In 1971, the U.S. Air Force offered a checkout in the McDonnell F-4 to Republic F-105 drivers who had completed a 100-mission combat tour and were willing to volunteer for a second tour. I dearly loved the Thud, but with its numbers dwindling due to combat losses, its future was bleak.
I checked out in the F-4 at Homestead Air Force Base in Florida and in June arrived at Udorn Royal Thai Air Force Base in Thailand. The usual mission of the 13th Tactical Fighter Squadron was two-ship bombing flights under forward air control in Laos and an occasional reconnaissance escort into southern North Vietnam. By protecting the recon guys from MiGs, aircrews felt they were really doing something productive and, according to the rules of engagement, if the recce airplanes were fired at, we could drop bombs.
In 1972, combat missions grew more challenging. More reconnaissance escorts were dropping bombs and more F-4s were sent on multiple-flight missions against specific North Vietnam targets. On April 15, the air tasking order for the next day called for 20 airplanes to fly MiG patrol in the Hanoi area for bombing flights taking off from other F-4 and F-105 bases. The gloves were coming off.
At 8 a.m., the four airplanes of Basco Flight, each with three external fuel tanks and less than a full load of missiles, roared off Udorn's Runway 12, with Fred Olmsted and Stu Maas leading and Jeff Feinstein and me flying number 3. We jettisoned our empty centerline tanks and accelerated across the border into North Vietnam, heading straight for Hanoi. Enemy surface-to-air missile radars were on us immediately but we ignored the warnings: Our mission was to kill MiGs.

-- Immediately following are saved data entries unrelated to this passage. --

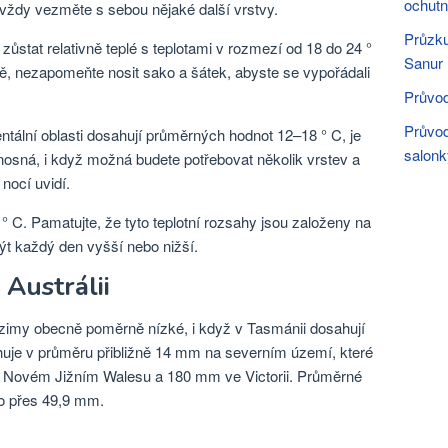
ochutn
 vždy vezměte s sebou nějaké další vrstvy.
Průzku
 zůstat relativně teplé s teplotami v rozmezí od 18 do 24 °
Sanur
ě, nezapomeňte nosit sako a šátek, abyste se vypořádali
Průvod
Průvod
ntální oblasti dosahují průměrných hodnot 12–18 ° C, je
salonk
únosná, i když možná budete potřebovat několik vrstev a
nocí uvidí.
° C. Pamatujte, že tyto teplotní rozsahy jsou založeny na
t každý den vyšší nebo nižší.
Austrálii
zimy obecně poměrně nízké, i když v Tasmánii dosahují
huje v průměru přibližně 14 mm na severním území, které
v Novém Jižním Walesu a 180 mm ve Victorii. Průměrné
ěco přes 49,9 mm.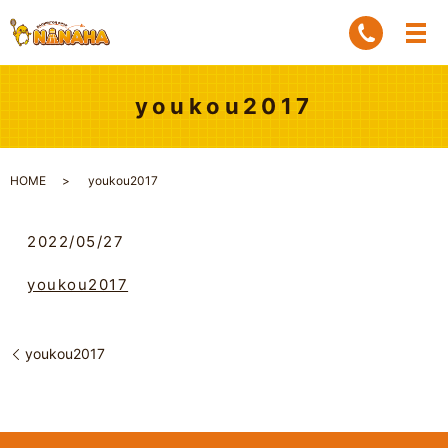
youkou2017
HOME
youkou2017
2022/05/27
youkou2017
youkou2017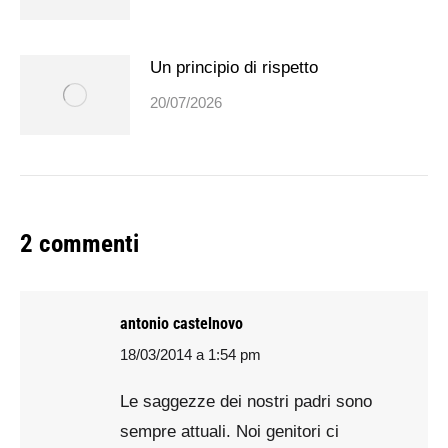
Un principio di rispetto
20/07/2026
2 commenti
antonio castelnovo
18/03/2014 a 1:54 pm
says:
Le saggezze dei nostri padri sono
sempre attuali. Noi genitori ci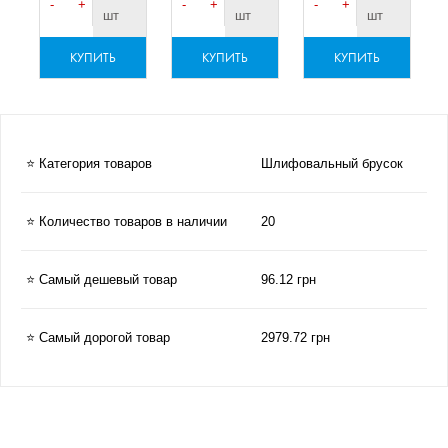
-
+
-
+
-
+
шт
шт
шт
КУПИТЬ
КУПИТЬ
КУПИТЬ
⭐ Категория товаров
Шлифовальный брусок
⭐ Количество товаров в наличии
20
⭐ Самый дешевый товар
96.12 грн
⭐ Самый дорогой товар
2979.72 грн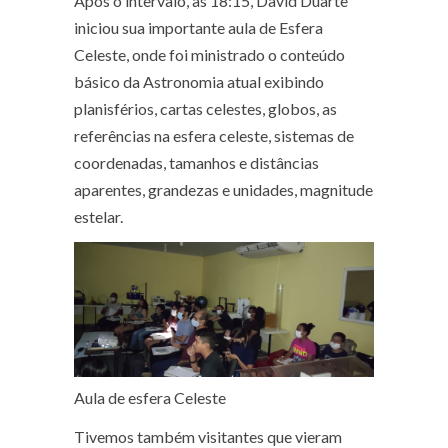
Após o intervalo, às 18:15, David Duarte
iniciou sua importante aula de Esfera
Celeste, onde foi ministrado o conteúdo
básico da Astronomia atual exibindo
planisférios, cartas celestes, globos, as
referências na esfera celeste, sistemas de
coordenadas, tamanhos e distâncias
aparentes, grandezas e unidades, magnitude
estelar.
Aula de esfera Celeste
Tivemos também visitantes que vieram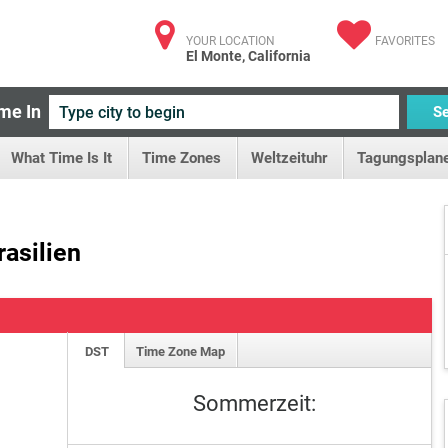
YOUR LOCATION
FAVORITES
El Monte, California
me In
S
What Time Is It
Time Zones
Weltzeituhr
Tagungsplane
rasilien
DST
Time Zone Map
Sommerzeit: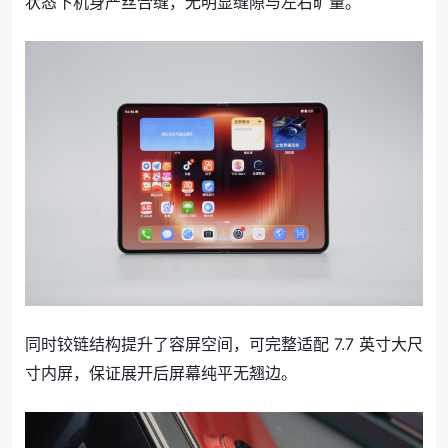
状态下机身严丝合缝，无明显缝隙与左右旷量。
同时铰链结构提升了容屏空间，可完整适配 7.7 英寸大尺
寸内屏，保证展开后屏幕纯平无翘边。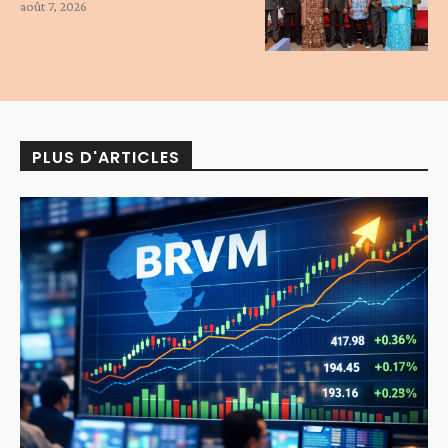
août 7, 2026
PLUS D'ARTICLES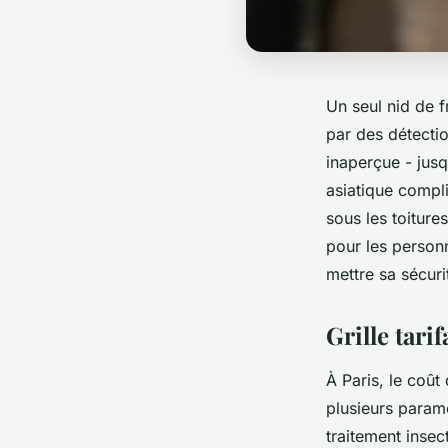
Un seul nid de f
par des détecti
inaperçue - jusq
asiatique compli
sous les toiture
pour les person
mettre sa sécuri
Grille tarif
À Paris, le coût
plusieurs paramè
traitement insec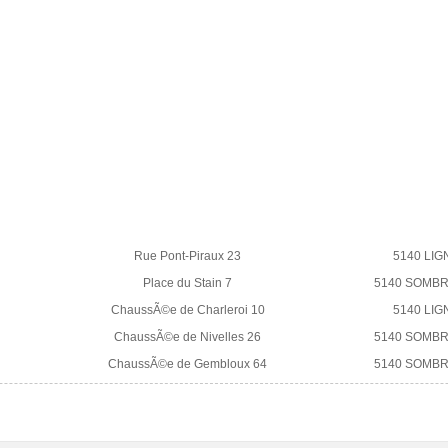
Rue Pont-Piraux 23
5140 LIG
Place du Stain 7
5140 SOMB
ChaussÃ©e de Charleroi 10
5140 LIG
ChaussÃ©e de Nivelles 26
5140 SOMB
ChaussÃ©e de Gembloux 64
5140 SOMB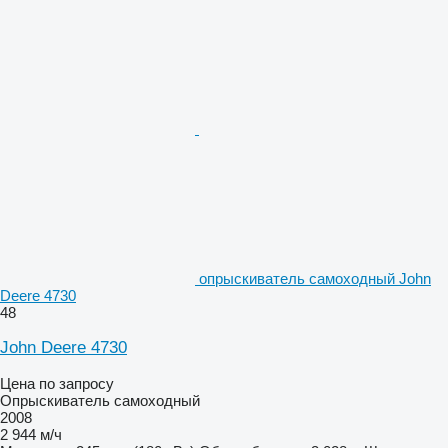
опрыскиватель самоходный John
Deere 4730
48
John Deere 4730
Цена по запросу
Опрыскиватель самоходный
2008
2 944 м/ч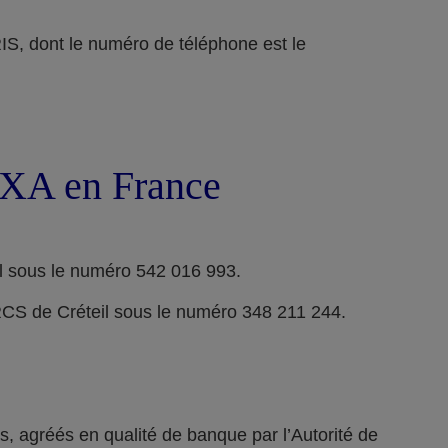
ont le numéro de téléphone est le
 AXA en France
l sous le numéro 542 016 993.
RCS de Créteil sous le numéro 348 211 244.
 agréés en qualité de banque par l’Autorité de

From the back seat of Basco Lead, Maas radioed that he'd spotted MiGs: two "bandits" dead ahead at 20 miles. We jettisoned our inboard fuel tanks, lit afterburners, and set switches as two MiG-21s tracked down the radar screen. Olmsted gained visual contact on the silver fighters as they passed overhead. We made a hard right turn to get into firing position.
Out of nowhere came a camouflaged MiG trailing the first two. I rolled out of the turn and headed straight for him, following as he broke into a cloud bank. "Lock him up, he should be right off our nose," I told Feinstein. But we were unable to lock on in the clouds, with surface-to-air radar warning blasting in our ears, so I pulled up into the clear. Flying with no visibility in a high-threat area is not what you want to be doing, MiG or no MiG.

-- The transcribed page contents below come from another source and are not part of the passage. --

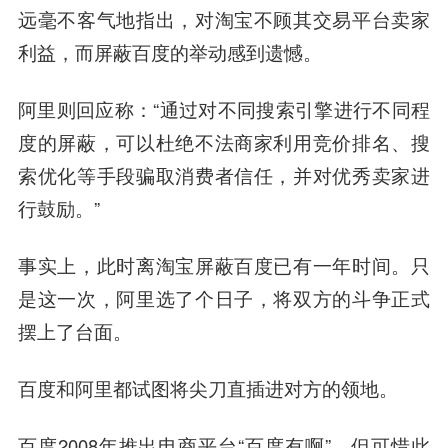
远毫不客气地指出，对淘宝不顾其交易平台卖家
利益，而屏蔽百度的举动感到遗憾。
阿里则回应称：“通过对不同搜索引擎进行不同程
度的屏蔽，可以杜绝不法商家利用竞价排名、搜
索优化等手段骗取消费者信任，并对优秀卖家进
行鼓励。”
事实上，此时离淘宝屏蔽百度已有一年时间。只
是这一次，阿里选了个日子，将双方的斗争正式
摆上了台面。
百度和阿里都试图将尖刀直插进对方的领地。
百度2008年推出电商平台“百度有啊”。但可惜此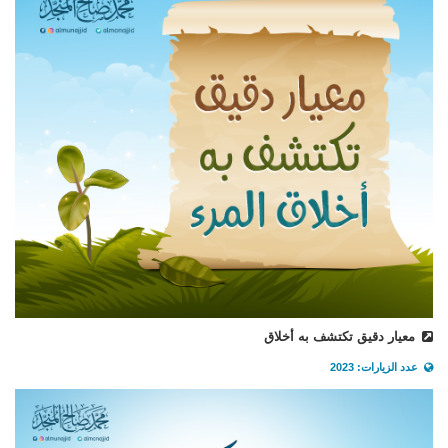
معيار دقيق تكتشف به أخلاق
عدد الزيارات: 2023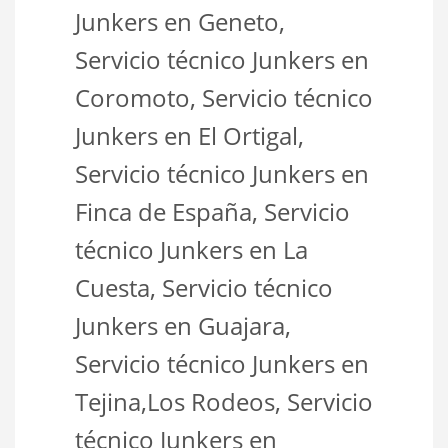
Junkers en Geneto,
Servicio técnico Junkers en
Coromoto, Servicio técnico
Junkers en El Ortigal,
Servicio técnico Junkers en
Finca de España, Servicio
técnico Junkers en La
Cuesta, Servicio técnico
Junkers en Guajara,
Servicio técnico Junkers en
Tejina,Los Rodeos, Servicio
técnico Junkers en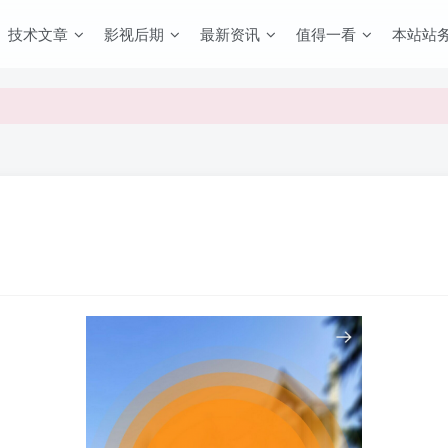
技术文章
影视后期
最新资讯
值得一看
本站站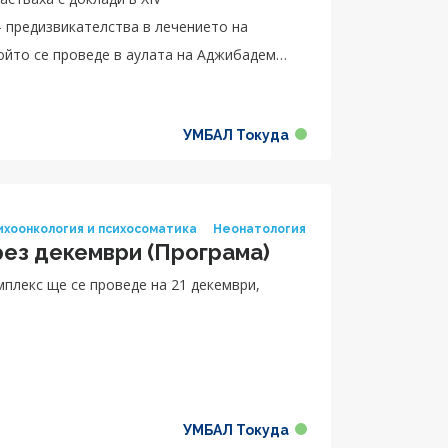
 предизвикателства в лечението на
ойто се проведе в аулата на Аджибадем
о от изпълнителния директор на болницата
еше мултидисциплинарният подход в
УМБАЛ Токуда
ходимостта от синхронизация на
ия.
сихоонкология и психосоматика
Неонатология
ез декември (Програма)
плекс ще се проведе на 21 декември,
УМБАЛ Токуда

Basco 4, Greg Crane, was hanging in there just fine as we popped out in the clear on top of the clouds. Then he spotted our MiG at 2 o'clock high. We made a hard climbing turn into firing position. Fire one Sidewinder. Fire two. No results. Something was wrong with my fire control system.
Frustrated, breathing hard, I switched element lead with Crane, who, in a descending right turn, fired three AIM 7 Sparrow missiles. Nothing. Are we snake-bit, or what? I took the lead again.
I concentrated on smoothly tracking the MiG in my gunsight and setting up switches for a shot. Lo and behold, at about 4,000 feet Feinstein got a full system lock-on. I clamped down on the trigger—with no expectations—and swoosh, out came a Sparrow. It hit the MiG in the right wing root. The wing blew off. Flame, smoke, and pieces of airplane went in all directions. What remained of the aircraft went into a snap roll and then, right in front of me, out popped the pilot with his parachute. I had to maneuver quickly to avoid the white canopy with one red panel. Crane confirmed the kill, and we joined up and headed home. Then came Olmsted's call, "Scratch another MiG-21," confirming his kill on one of the silver MiGs.
Two confirmed MiG kills, and all of Basco Flight coming home safe and sound. The Udorn Officers Club was the hot spot that night.